(Beginning of Information shown)

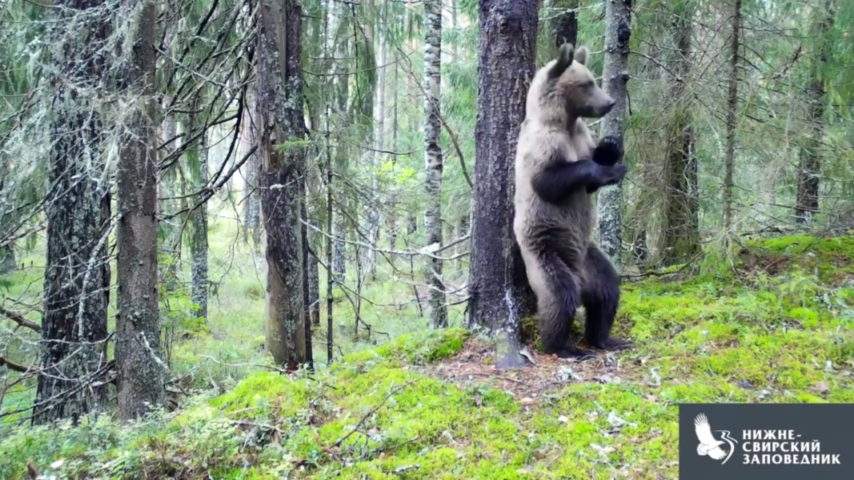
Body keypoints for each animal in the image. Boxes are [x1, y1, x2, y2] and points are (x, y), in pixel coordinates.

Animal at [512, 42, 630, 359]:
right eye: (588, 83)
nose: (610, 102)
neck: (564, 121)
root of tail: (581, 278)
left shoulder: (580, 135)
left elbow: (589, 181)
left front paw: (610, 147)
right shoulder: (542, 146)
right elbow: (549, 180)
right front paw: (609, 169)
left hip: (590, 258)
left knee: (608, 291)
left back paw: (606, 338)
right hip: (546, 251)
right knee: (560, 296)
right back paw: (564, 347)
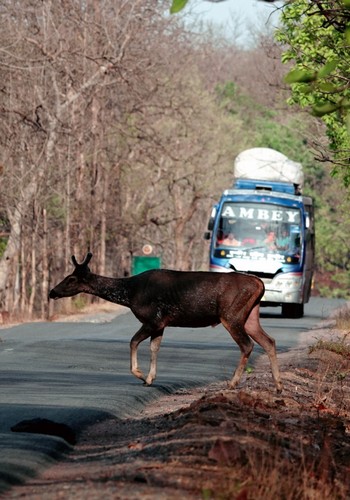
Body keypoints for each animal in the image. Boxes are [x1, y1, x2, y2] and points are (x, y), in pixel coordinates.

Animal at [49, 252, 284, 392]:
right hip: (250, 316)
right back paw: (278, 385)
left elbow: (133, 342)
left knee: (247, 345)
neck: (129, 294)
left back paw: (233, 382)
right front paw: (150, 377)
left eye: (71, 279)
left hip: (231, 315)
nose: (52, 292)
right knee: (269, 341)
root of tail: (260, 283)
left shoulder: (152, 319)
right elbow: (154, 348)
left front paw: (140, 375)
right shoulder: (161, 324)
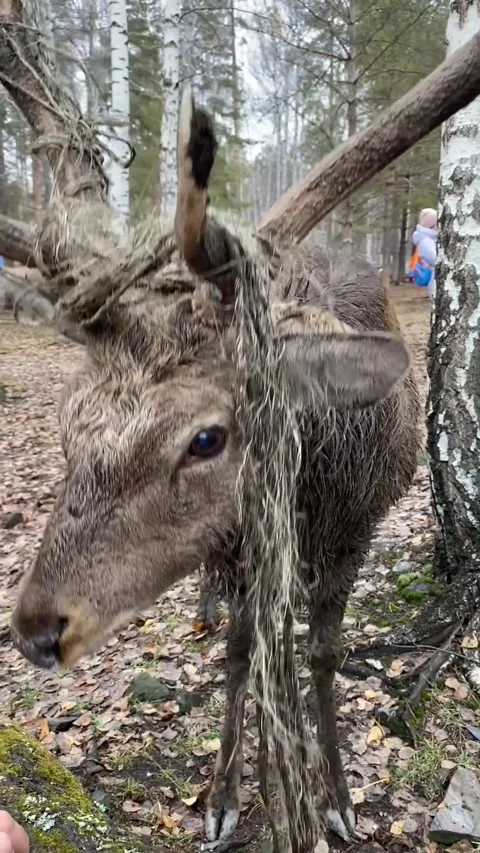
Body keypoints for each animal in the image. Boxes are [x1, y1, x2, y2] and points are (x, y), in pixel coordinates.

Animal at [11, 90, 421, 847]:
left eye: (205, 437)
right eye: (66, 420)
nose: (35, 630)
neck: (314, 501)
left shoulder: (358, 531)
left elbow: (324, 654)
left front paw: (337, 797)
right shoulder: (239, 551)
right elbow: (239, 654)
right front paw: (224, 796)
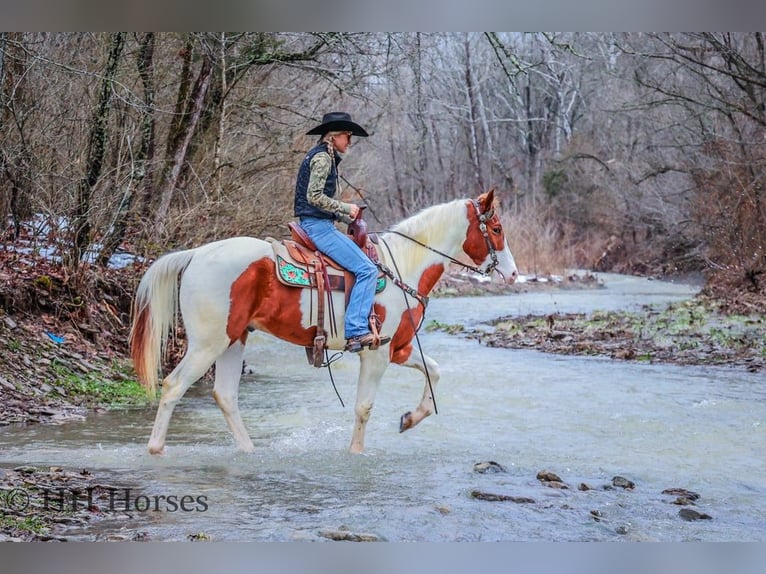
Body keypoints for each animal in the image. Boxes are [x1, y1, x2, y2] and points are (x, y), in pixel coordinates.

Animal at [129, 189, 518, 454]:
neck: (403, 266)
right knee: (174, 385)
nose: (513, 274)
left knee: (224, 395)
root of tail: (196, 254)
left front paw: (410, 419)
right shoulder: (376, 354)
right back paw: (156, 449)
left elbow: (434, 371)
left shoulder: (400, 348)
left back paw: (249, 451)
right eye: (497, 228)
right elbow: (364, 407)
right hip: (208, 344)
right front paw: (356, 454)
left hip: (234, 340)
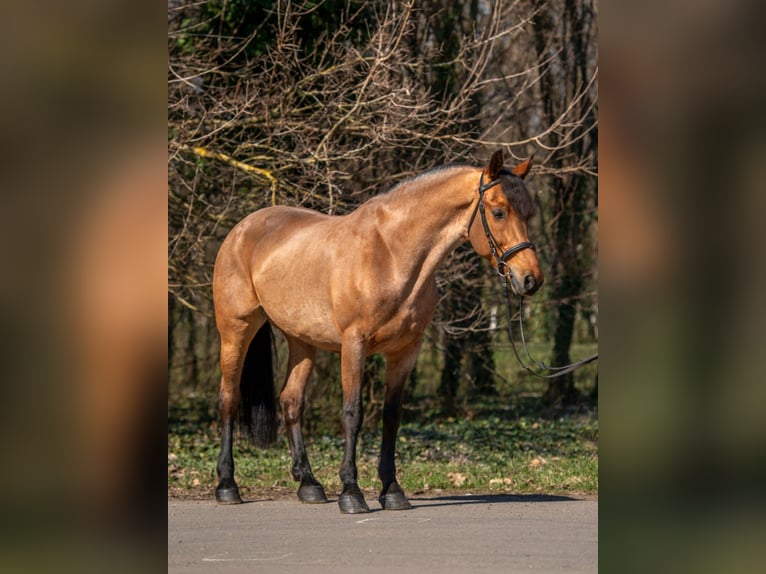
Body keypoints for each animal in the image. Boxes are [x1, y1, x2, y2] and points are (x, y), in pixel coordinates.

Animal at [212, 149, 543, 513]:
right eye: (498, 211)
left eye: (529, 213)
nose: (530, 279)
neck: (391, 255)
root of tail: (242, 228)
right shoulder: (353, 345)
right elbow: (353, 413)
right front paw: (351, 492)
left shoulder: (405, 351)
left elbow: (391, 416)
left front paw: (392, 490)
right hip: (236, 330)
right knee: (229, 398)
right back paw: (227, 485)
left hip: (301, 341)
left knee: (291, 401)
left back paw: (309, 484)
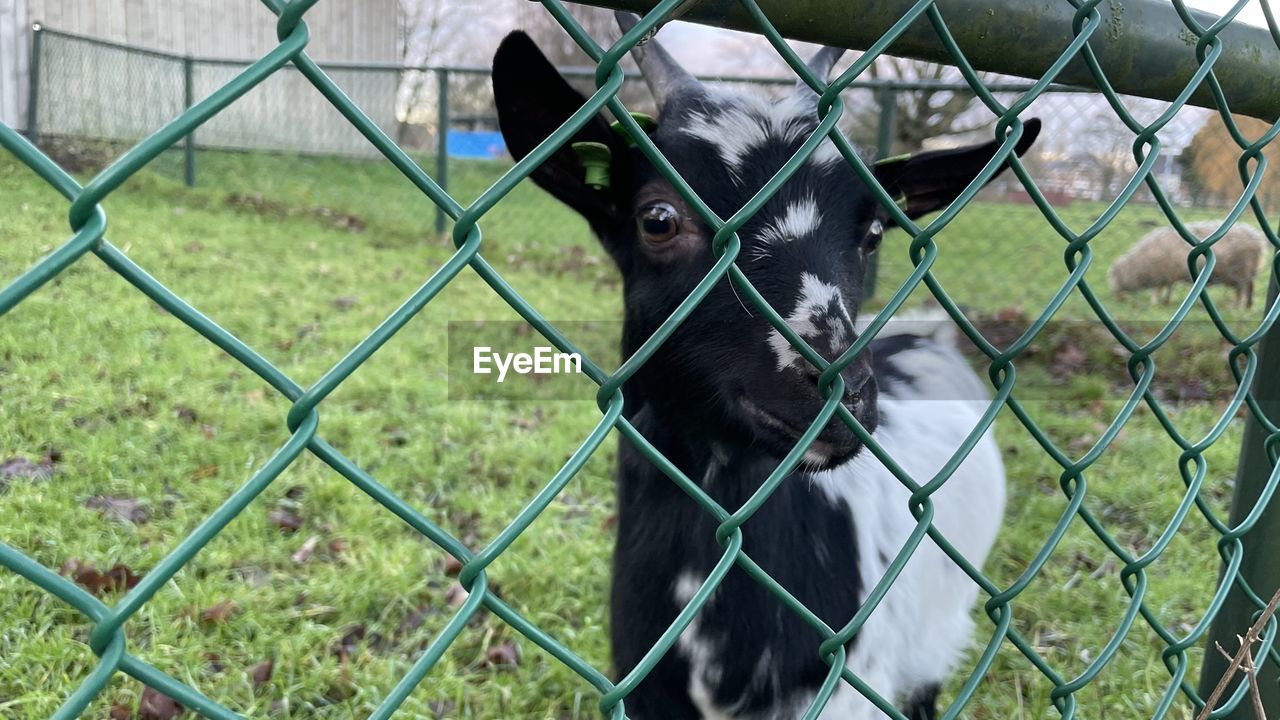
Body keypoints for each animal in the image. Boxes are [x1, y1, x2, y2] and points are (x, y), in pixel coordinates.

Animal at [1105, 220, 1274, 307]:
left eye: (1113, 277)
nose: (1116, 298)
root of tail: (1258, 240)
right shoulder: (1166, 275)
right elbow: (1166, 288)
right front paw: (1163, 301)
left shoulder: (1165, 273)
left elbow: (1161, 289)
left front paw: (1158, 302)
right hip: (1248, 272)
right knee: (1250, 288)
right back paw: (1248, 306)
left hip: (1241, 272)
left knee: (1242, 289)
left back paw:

(End of Information shown)

The lines to output run from the one containing "right hip: (1248, 272)" through the last line of the records above; repeat them exactly and nothing more.

Response box:
right hip: (1248, 272)
right knee: (1250, 288)
right back paw: (1248, 306)
left hip: (1241, 272)
left knee: (1242, 289)
left back paw:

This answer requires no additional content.